━━━━━ SUPPLIED DATA ━━━━━

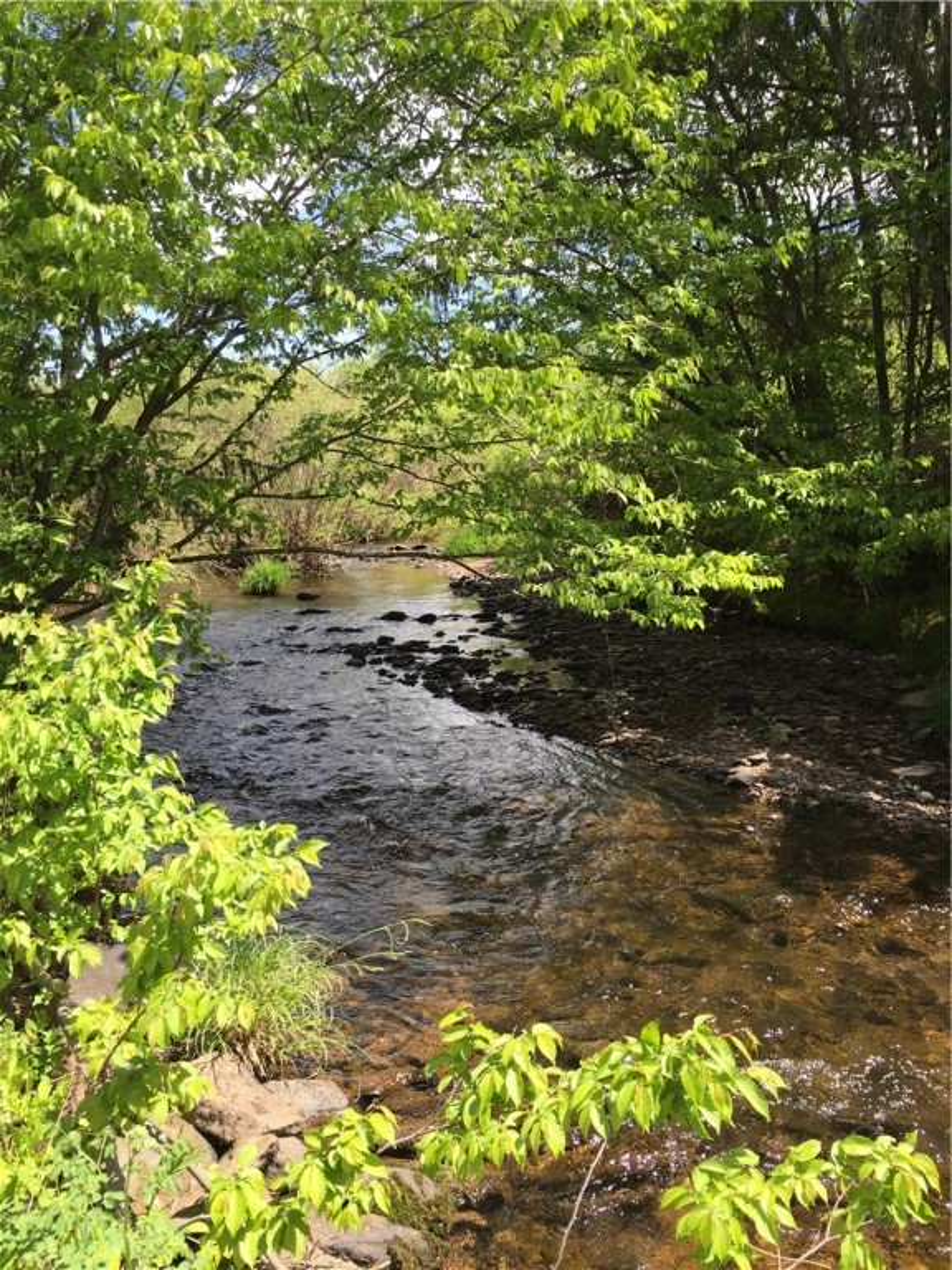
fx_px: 1063
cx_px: 476
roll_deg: +0.9
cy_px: 635
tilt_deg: -6.7
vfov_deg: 61.7
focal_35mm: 29
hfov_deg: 48.2
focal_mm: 4.15
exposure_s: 1/628
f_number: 2.2
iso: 32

━━━━━

#### [WRITTEN TASK]
Nothing outside the span should appear: transcribe the lines from the one containing "vfov_deg: 61.7" through the last line of the records.

#### [ANSWER SECTION]
vfov_deg: 61.7
focal_35mm: 29
hfov_deg: 48.2
focal_mm: 4.15
exposure_s: 1/628
f_number: 2.2
iso: 32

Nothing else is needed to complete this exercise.